> _What the task requires_
Go through the entries that follow and count every line with the string "APERTURE". Reply with the number only.
====== Data section ======
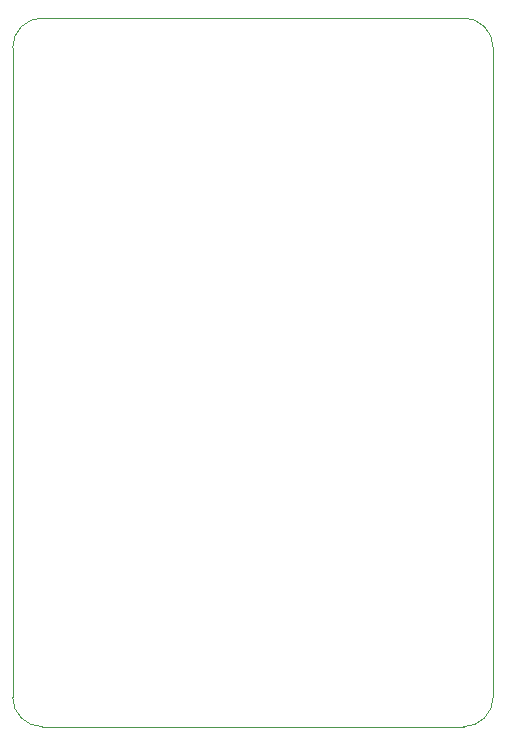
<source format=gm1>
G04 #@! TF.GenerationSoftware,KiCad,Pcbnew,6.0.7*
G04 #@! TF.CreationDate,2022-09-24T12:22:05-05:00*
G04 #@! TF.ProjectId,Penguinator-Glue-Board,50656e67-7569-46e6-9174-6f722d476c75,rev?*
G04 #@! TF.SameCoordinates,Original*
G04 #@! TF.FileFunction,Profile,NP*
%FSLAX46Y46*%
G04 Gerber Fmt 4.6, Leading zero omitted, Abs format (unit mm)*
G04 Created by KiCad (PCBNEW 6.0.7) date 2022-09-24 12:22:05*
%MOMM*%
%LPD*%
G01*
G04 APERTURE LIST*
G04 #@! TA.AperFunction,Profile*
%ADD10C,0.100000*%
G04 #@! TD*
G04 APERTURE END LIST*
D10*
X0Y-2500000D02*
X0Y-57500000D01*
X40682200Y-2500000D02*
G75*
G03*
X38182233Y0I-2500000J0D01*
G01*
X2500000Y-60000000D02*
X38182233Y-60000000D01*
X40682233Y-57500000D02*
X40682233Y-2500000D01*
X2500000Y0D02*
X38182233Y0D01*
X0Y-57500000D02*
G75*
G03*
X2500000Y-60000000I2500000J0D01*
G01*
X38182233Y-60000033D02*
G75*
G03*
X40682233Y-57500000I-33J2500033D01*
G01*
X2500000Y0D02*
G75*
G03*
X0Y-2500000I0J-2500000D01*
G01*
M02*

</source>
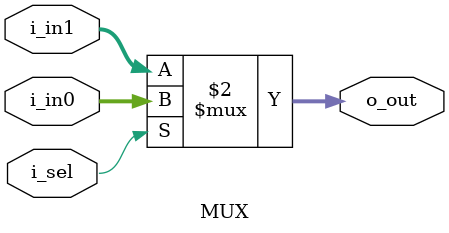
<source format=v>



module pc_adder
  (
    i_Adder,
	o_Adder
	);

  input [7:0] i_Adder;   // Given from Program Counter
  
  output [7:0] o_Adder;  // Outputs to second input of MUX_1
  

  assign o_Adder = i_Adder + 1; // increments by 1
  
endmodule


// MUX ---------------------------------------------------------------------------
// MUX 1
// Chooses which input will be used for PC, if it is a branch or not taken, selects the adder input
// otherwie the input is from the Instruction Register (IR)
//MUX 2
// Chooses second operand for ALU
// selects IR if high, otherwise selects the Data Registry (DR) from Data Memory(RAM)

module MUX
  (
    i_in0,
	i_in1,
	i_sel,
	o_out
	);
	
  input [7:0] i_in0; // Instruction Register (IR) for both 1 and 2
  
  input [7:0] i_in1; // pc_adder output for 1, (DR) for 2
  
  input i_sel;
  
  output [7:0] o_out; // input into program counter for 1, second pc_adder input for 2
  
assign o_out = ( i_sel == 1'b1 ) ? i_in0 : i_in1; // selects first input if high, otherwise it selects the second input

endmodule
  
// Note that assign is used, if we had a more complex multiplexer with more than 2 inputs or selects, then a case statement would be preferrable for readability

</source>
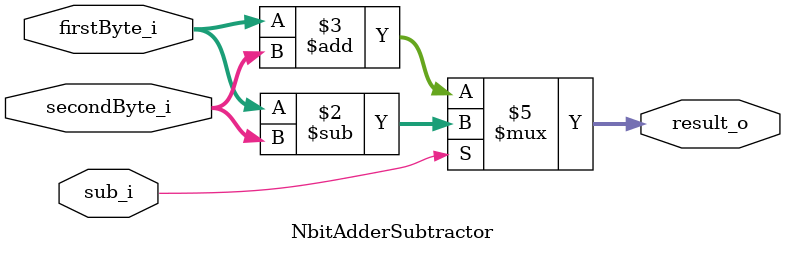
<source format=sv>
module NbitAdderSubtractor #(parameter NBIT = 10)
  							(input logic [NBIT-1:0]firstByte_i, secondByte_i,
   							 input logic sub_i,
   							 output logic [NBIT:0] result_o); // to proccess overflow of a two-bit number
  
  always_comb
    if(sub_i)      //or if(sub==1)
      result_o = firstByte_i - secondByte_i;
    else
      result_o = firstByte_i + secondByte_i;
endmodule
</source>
======
> _Answer to this problem_
2